Feature Story:
The Bike Trip
I have an old roadmap of New York that was put out by the Shell
Oil Company in 1946. "Tour with confidence," it says, under the
familiar scalloped-shell logo.
In those days, you could pull into
any gas station and pick up a map for free, but this one was published long
before I was able to drive. It covers northern New Jersey and parts of New York
as far north as Bear Mountain State Park. The paper is brown with age, and
there are tears along the folds, but every once in a while, I open it up just
to relive one of my favorite memories.
In the summer of 1958, George Cole
and I decided to ride our bikes to Bear Mountain. There was only one drawback.
Since we planned to start our trip on a Saturday morning, we had to be back in
Rochelle Park by 7 pm, so we wouldn't miss American Bandstand. For anyone under
30, American Bandstand was one of the first "modern" music shows on
tv. It was hosted by Dick Clark, and featured recording artists like Bobby
Rydell, Paul Anka, and The Drifters. If I’m not mistaken, we were anxious to
get home that night to see Clarence "Frogman" Henry. It was the only
opportunity we had to see these artists "live," and the Saturday
night shows were always special.
On the day of our trip, we left
around 7 am, rode to the top of the hill on West Oldis, and headed north on
Rochelle Avenue. We didn't have much money, so we made peanut butter and jelly
sandwiches, wrapped them up in a brown paper bag, along with our bathing suits,
and tied them to the back of our bikes. Looking over the roadmap we were using, we
figured we could stop along the way for sodas.

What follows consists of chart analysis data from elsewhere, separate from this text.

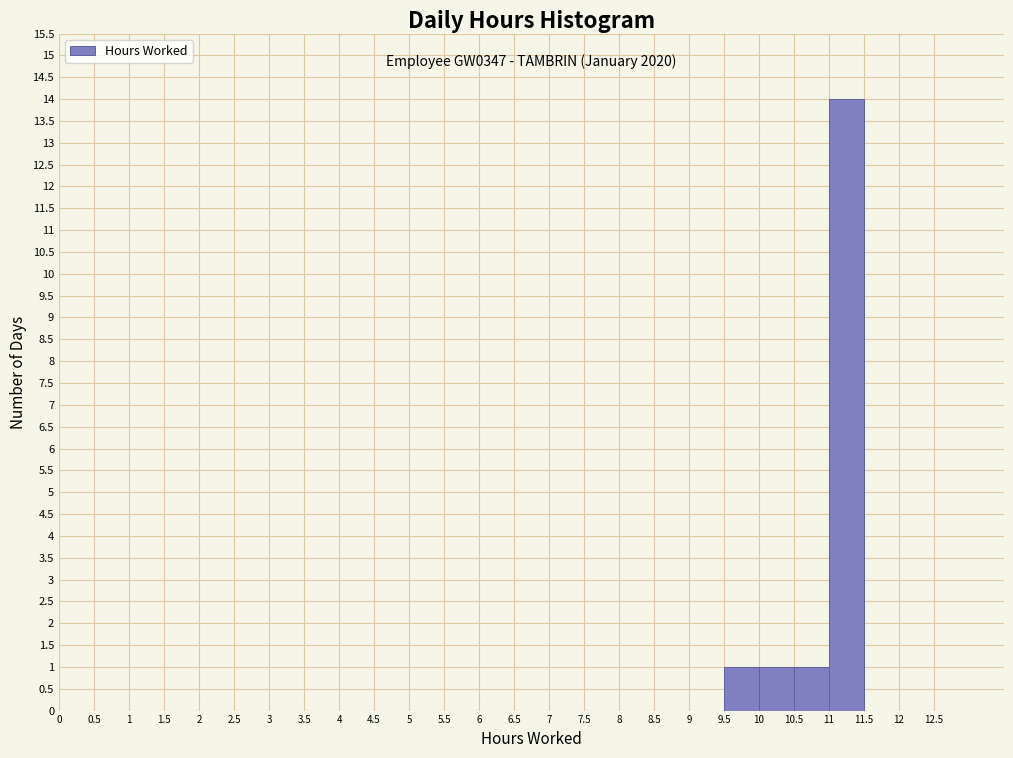

Over which range of the x-axis is the bar tallest?

11.0 to 11.5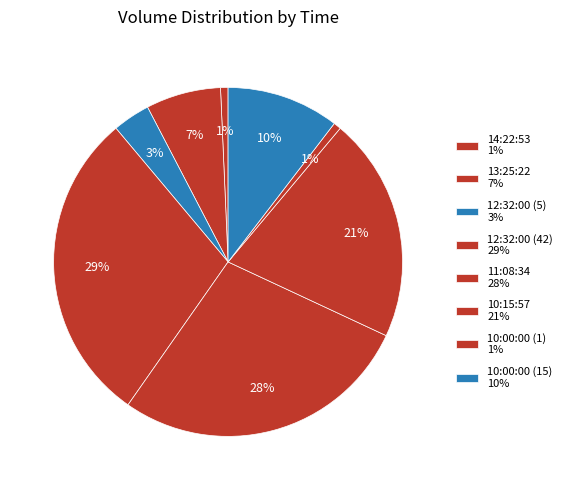

To the nearest percent, what is the difference between the 10:00:00 (1) and 11:08:34 slice percentages?

27%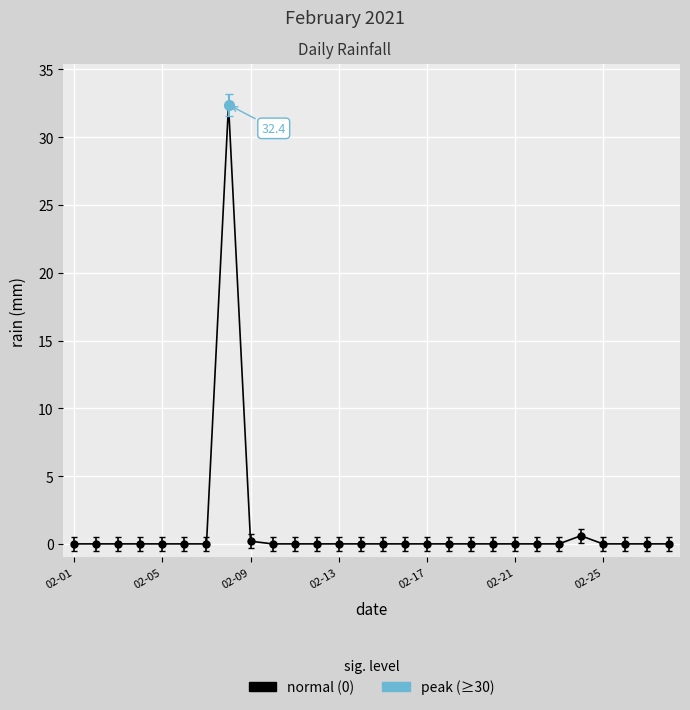

Is it true that the value at 2021-02-06 is -11.0?

False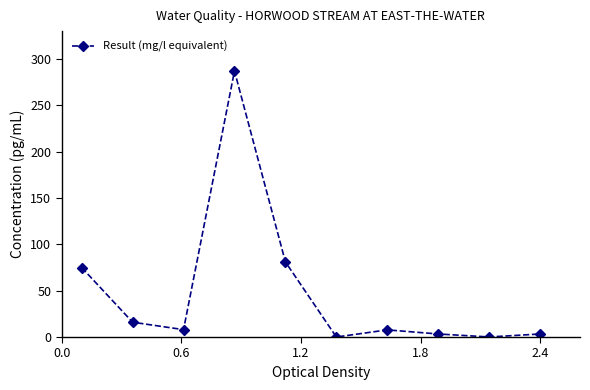

What is the value of the 7th point from the left?

7.7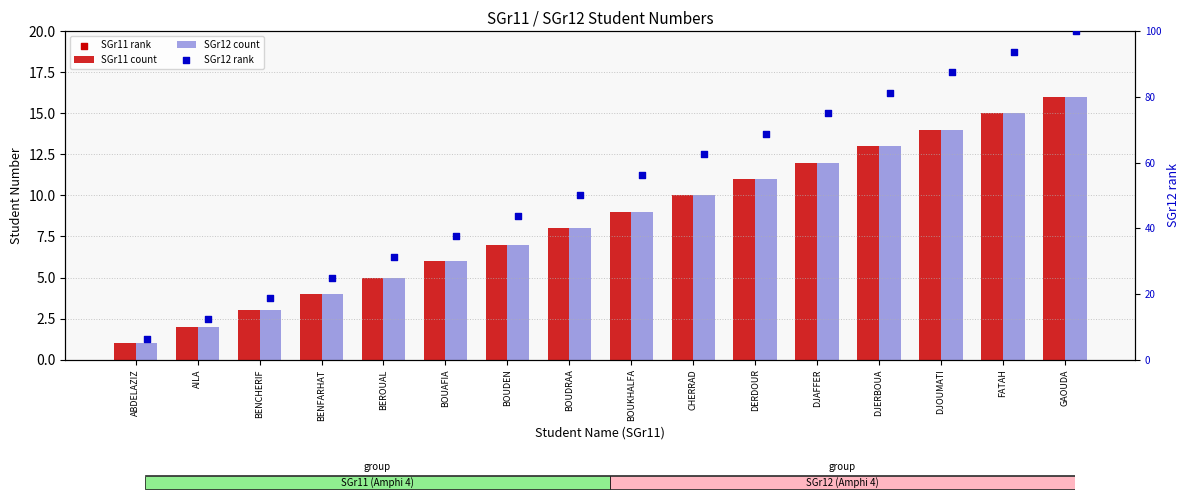

At which category is the sum across all series the highest?

GAOUDA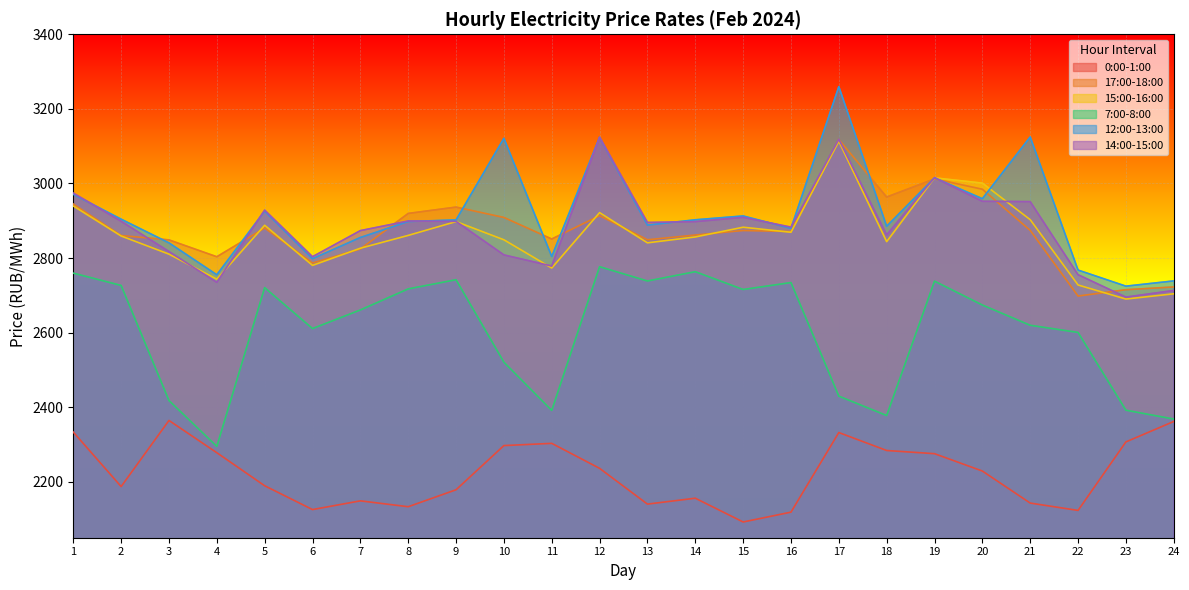

Which label corresponds to the largest value in the chart?

17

We took what seemed to be the
easiest route: Rochelle Avenue to Farview, right on Spring Valley, north on
Forest, and across Soldier Hill Road to Kinderkamack, and then north into New
York State. Sometime around the middle of the morning, we ended up in a very
rural area, farther from home than we’d ever been on our bikes. We probably
didn't know it at the time, but we were somewhere up in the mountains above
Haverstraw, with beautiful meadows and rolling hills all around us. At one
point, the road took a natural bend to the right, and I remember heading east
toward the sun, before we came to a rock quarry with a crane and a couple of
conveyor belts visible just over the horizon. We must have been riding along a
mountain ridge, because as we got closer to the quarry, the road made an abrupt
left, ran uphill a little, and passed through a man-made notch. When we reached
the top of the hill, the view in front of us was so breathtaking that we both
stopped pedaling, and pulled over to the side of the road.

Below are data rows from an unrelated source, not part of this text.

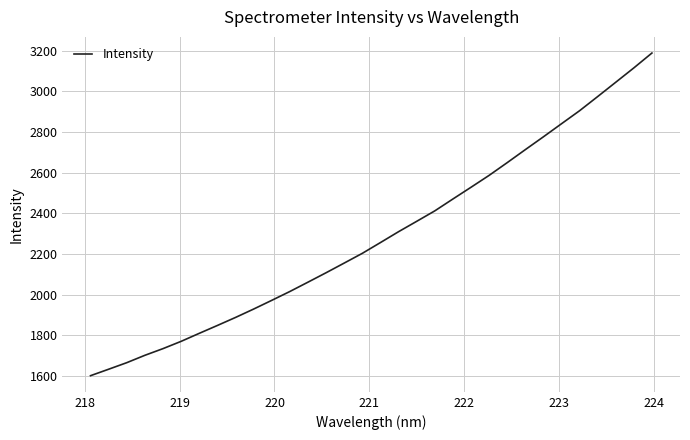

What is the maximum value shown in the chart?

3188.1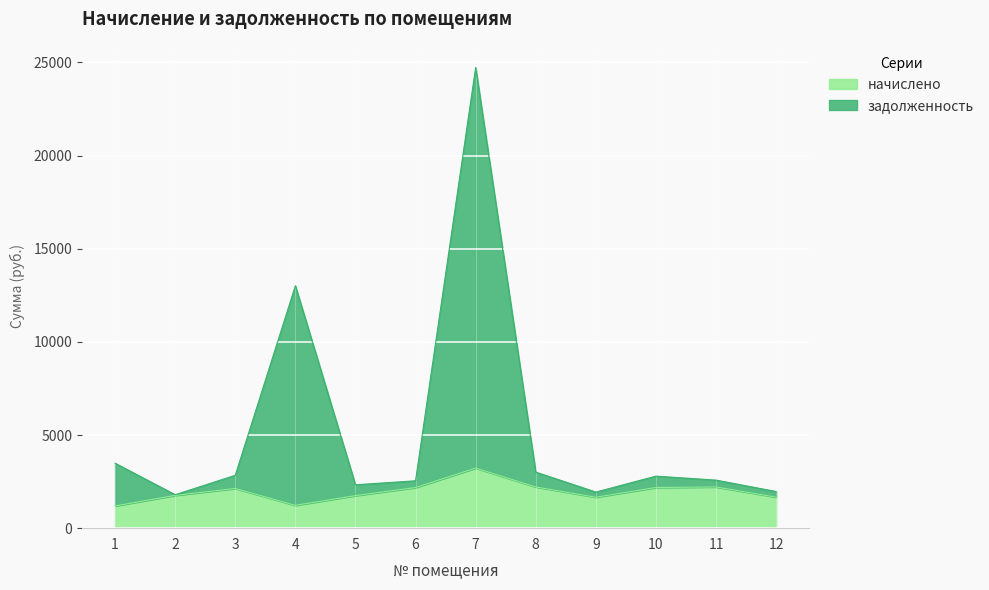

Reading right to left, transcribe all the data shown in this chart.

начислено: 1665.3	2211.3	2184.0	1661.4	2211.3	3225.3	2180.1	1747.2	1224.6	2129.4	1758.9	1193.4
задолженность: 1966.7	2579.0	2793.2	1937.8	3009.3	24732.2	2542.8	2329.2	13015.6	2839.0	1796.7	3487.0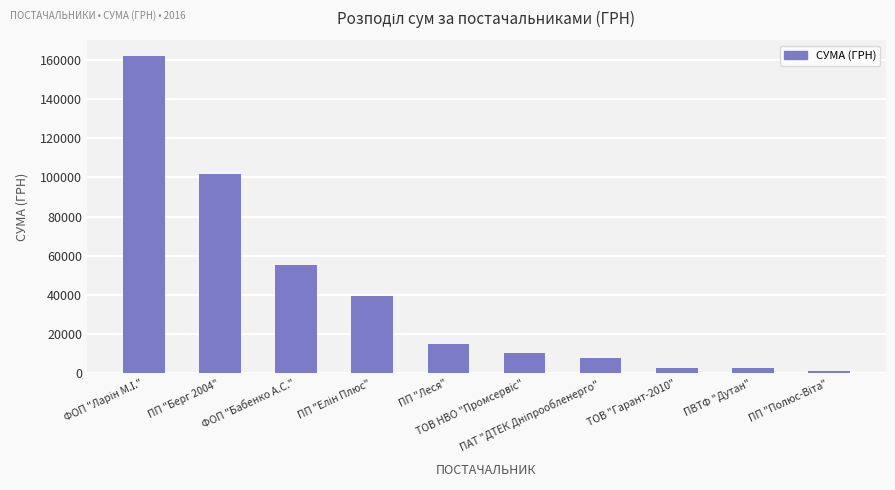

What is the value of the 1st bar from the left?

161808.4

Off in the distance, thousands of
feet below us, was the Hudson River. Patches of morning sun sparkled off the
water, and we could see Route 9W, and the tops of trees and houses and stores
in the area along the river, and looking farther upstream, we could see the
Bear Mountain Bridge, and the mountain itself, but what really caught our
attention was the fleet of Navy ships anchored along the edge of the river. We
knew right away it was the Mothball Fleet. I had passed it once on a school
trip to Bear Mountain, but seeing the gleaming grey ships from our vantage
point high above the river was the first time in my life that I ever encountered
such a fantastic view.
There was so much to see that it
took us a while to get going again. We took in the whole scene, pulled out our
map and identified parts of the area below us, and then coasted down the
mountain and headed north on 9W until we reached Bear Mountain. It was 12:30 in
the afternoon when we got there. We ate our sandwiches under the trees in a
small shaded picnic area, and then rode our bikes to the pool, where we swam
for an hour, sat out in the sun, and then got dressed and started on the trip
home. On our way back, we stopped at the "Snack Shop," on 9W, in the
shadow of the same mountain we had crossed over earlier in the day. We had
about $2.00 left between us, and had a hard time deciding what we could afford,
but when the woman behind the counter asked us where we were heading, and heard
our story, she made us both sandwiches and gave us sodas for free. I still
remember her kindness, and the red checkered table cloth on the small table
where George and I ate.
The rest of the trip was easy. We
made a wrong turn and ended up on Route 59, but once we came to Nanuet, we took
a left on 304, and followed it down to New Jersey, where it becomes
Kinderkamack Road. It was 6:50 pm when we walked into my house, just in time to
watch American Bandstand.
My mother asked me where we'd been.
"Out riding," I said,
trying not to let on that we had just taken the longest bike ride of our lives.
I wasn't sure what she would have said if she knew we had gone all the way to
Bear Mountain and back, but after all of these years, it remains one of the
most memorable experiences of my childhood.